Keep Orange County Beautiful part of creating a better community

Published 8:00 am Friday, May 24, 2019

J David Derosier

When I first moved to Orange back around 2005, it was from Canada. A former in-law (now affectionately referred to as the Out-Law) introduced me to a group called Keep Orange County Beautiful (KOCB). My first real friends, outside of the family,

Long before I arrived, KOCB had been aligned with the Browns over in Pinehurst Gardens, next to the Brown Estate owned by Lamar State College-Orange.

The group consisted mainly of master gardeners and friends with an interest in trees, gardening, and anti-litter. There were a horticulturist and writer, the head of the County Extension Service, even a CPA. Since then, we’ve had members of the Pinehurst and West Orange city councils, as well as Shangri La and a host of others on our board.

Now it’s 2019, the Outlaw is still here, the master gardener influence is still there, so is the CPA, so am I. We also have representation from the Orange Leader, city code enforcement, even a retired chemical plant administrator.


When I first joined, funding for activities came from plant sales and the sale of lilies and bulbs from Pinehurst Gardens. More recently, grants have been received from the Malloy foundation, Stark Foundation, TCEQ, SETX Resource Conservation & Development Council, and others.

What has KOCB Done?

  • Periodic Beautification Awards have been given out to residences, businesses, and non-profits to recognize their efforts towards beautifying their area, hopefully with the side effect of encouraging the neighbors to do the same. Nominations for the award can be entered by the public on the website ( at any time.
  • Electronic Waste Recycling collected several dumpster loads of computers, refrigerators, televisions, and anything else “with a plug or a battery”, saving it all from being buried in the county landfill.
  • Used/Abandoned tire collection and recycling was added this year in Orange by KOCB with the Shangri La Trash-Off. Another is being scheduled for Vidor before summer, and we are in the planning stages in Bridge City. All at no cost to the cities themselves.
  • Introduced The Litter Button on the KOCB website opening a direct line with TX-DOT for people to report littering they observe on the streets. Although TX DOT cannot send the violators a ticket, they will send an official letter giving them notice that they have been identified and give them a Don’t Mess With Texas litter bag to keep in their car so they won’t throw more out on the street.
  • Sabine River Cleanup by airboat netted 18 refrigerators, 50 tires, more than 300 large trash bags of plastics, glass and metal bottles, the back seat of an automobile, ice coolers, and tackle boxes and other litter. Even a dead hog carcass.
  • Crepe Myrtles were planted along Strickland Drive in Pinehurst and along Green Ave, 16th Street, and Simmons Drive in the City of Orange.

Required work:
A - Decide whether each statement below agrees with the Keep Orange County Beautiful article, answering yes or no and quoting the deciding words from the article. (i) The Sabine River Cleanup by airboat recovered 50 tires. (ii) TX DOT issues tickets to litterers reported through The Litter Button. (iii) Crepe myrtles were planted along Strickland Drive in Bridge City.
B - Please reproduce word for word the part of the Keep Orange County Beautiful article that opens with the words containing "When I first moved" and closes with "on our board.".

(Extracted data entries)
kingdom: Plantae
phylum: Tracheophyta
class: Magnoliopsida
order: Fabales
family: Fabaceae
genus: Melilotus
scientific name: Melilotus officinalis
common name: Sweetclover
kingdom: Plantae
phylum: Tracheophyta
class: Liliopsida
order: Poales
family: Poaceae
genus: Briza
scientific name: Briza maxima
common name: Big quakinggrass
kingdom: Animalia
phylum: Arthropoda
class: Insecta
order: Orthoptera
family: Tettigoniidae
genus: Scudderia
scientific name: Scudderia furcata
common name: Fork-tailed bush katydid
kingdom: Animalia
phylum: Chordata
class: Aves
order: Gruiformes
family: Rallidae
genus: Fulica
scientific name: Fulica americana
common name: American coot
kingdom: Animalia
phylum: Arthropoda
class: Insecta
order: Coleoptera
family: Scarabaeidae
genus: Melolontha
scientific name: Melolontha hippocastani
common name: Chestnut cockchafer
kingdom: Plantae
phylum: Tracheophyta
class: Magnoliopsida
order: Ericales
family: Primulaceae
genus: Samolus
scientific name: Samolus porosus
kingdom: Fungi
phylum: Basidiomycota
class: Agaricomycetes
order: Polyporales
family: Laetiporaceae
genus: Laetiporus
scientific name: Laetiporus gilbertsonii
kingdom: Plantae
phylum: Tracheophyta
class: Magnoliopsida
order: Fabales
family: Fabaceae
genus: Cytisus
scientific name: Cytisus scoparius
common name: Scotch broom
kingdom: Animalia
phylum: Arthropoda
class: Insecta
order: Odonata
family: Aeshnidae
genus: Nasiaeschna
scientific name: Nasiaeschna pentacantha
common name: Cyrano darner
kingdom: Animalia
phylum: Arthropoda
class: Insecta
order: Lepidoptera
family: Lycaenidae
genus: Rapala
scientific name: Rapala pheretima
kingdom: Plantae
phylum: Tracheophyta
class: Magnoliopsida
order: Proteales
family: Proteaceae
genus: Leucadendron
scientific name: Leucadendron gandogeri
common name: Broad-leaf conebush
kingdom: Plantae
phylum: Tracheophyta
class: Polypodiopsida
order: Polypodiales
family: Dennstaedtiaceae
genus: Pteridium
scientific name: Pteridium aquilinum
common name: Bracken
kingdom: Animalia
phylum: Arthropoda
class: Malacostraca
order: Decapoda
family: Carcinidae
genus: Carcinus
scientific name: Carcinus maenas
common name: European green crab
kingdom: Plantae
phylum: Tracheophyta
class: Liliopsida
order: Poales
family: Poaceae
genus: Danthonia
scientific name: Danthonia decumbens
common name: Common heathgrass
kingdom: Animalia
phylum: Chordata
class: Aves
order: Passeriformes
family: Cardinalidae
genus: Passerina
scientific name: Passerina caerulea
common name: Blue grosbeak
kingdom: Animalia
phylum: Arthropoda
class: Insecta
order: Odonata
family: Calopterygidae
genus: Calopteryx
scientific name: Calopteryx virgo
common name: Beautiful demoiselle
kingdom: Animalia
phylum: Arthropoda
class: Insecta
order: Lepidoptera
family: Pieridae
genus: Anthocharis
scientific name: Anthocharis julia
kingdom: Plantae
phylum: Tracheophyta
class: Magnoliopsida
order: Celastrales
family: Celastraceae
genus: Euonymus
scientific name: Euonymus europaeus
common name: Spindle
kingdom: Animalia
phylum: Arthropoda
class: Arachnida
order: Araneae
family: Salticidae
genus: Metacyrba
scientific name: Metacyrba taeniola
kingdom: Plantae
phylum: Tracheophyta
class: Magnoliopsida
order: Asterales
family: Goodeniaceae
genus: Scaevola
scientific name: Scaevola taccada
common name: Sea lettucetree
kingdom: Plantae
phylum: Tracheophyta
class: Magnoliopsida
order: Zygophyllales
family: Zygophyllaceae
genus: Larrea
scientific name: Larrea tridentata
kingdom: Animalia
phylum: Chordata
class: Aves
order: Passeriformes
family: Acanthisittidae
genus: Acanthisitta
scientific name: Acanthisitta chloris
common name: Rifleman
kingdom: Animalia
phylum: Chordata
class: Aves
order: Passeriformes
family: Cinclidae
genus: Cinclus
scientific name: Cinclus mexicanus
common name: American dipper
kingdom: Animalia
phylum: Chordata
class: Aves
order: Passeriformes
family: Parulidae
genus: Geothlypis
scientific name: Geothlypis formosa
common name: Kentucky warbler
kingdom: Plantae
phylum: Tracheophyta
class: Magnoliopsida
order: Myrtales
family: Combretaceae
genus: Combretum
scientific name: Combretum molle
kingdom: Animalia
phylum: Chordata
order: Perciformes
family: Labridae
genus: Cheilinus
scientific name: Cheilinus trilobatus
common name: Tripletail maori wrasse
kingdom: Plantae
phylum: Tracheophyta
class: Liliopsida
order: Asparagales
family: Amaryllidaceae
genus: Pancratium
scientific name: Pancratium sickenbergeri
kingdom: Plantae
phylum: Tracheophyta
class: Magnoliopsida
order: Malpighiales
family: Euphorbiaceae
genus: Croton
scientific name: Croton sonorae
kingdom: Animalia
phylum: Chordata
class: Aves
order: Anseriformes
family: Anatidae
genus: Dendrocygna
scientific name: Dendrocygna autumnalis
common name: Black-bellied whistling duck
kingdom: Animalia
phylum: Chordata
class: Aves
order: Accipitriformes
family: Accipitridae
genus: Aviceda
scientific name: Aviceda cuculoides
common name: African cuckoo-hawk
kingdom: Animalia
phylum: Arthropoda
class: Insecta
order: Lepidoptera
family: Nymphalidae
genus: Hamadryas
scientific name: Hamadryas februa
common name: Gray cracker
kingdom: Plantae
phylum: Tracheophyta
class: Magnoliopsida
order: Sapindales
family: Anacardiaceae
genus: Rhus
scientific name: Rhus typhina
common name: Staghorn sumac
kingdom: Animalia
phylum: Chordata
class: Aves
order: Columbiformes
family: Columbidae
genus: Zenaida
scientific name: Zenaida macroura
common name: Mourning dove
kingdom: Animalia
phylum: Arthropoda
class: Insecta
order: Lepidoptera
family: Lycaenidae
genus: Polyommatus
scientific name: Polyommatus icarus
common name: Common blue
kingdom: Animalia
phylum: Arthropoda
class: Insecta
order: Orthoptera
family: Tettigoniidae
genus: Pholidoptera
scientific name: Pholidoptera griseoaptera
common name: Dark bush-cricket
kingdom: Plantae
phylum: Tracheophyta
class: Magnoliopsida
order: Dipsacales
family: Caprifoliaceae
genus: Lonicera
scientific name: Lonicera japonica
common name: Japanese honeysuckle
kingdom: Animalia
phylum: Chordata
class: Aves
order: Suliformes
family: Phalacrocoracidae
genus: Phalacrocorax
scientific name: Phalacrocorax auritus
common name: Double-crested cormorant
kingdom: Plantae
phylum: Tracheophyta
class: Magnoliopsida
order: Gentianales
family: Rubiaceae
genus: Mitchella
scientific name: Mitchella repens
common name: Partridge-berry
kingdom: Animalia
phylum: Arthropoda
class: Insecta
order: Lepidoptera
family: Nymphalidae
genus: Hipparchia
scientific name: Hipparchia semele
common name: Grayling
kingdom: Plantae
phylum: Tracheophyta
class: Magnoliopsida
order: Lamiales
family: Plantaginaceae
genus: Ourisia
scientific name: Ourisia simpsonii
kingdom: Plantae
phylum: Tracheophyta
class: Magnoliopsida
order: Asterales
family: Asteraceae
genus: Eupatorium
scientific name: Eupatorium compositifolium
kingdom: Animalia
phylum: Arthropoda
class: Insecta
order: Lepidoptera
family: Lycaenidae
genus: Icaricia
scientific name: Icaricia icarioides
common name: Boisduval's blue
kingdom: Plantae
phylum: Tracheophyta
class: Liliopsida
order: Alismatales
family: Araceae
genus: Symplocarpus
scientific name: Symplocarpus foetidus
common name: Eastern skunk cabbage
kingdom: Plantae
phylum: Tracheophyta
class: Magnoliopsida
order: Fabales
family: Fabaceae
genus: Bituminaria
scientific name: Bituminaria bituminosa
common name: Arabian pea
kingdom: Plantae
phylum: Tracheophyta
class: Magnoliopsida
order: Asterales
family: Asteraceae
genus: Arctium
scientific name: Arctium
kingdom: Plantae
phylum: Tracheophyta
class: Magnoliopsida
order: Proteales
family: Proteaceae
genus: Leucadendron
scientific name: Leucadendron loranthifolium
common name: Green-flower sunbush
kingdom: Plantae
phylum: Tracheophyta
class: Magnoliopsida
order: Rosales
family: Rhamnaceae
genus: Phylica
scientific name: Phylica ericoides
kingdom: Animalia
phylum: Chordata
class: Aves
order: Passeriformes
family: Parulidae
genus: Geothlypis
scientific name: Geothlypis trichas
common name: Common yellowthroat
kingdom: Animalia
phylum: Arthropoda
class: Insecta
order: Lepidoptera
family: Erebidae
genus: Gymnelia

Outputs by task:
A -
(i) Yes: "Sabine River Cleanup by airboat netted 18 refrigerators, 50 tires"
(ii) No: "Although TX DOT cannot send the violators a ticket"
(iii) No: "Crepe Myrtles were planted along Strickland Drive in Pinehurst"

B -
When I first moved to Orange back around 2005, it was from Canada. A former in-law (now affectionately referred to as the Out-Law) introduced me to a group called Keep Orange County Beautiful (KOCB). My first real friends, outside of the family,

Long before I arrived, KOCB had been aligned with the Browns over in Pinehurst Gardens, next to the Brown Estate owned by Lamar State College-Orange.

The group consisted mainly of master gardeners and friends with an interest in trees, gardening, and anti-litter. There were a horticulturist and writer, the head of the County Extension Service, even a CPA. Since then, we’ve had members of the Pinehurst and West Orange city councils, as well as Shangri La and a host of others on our board.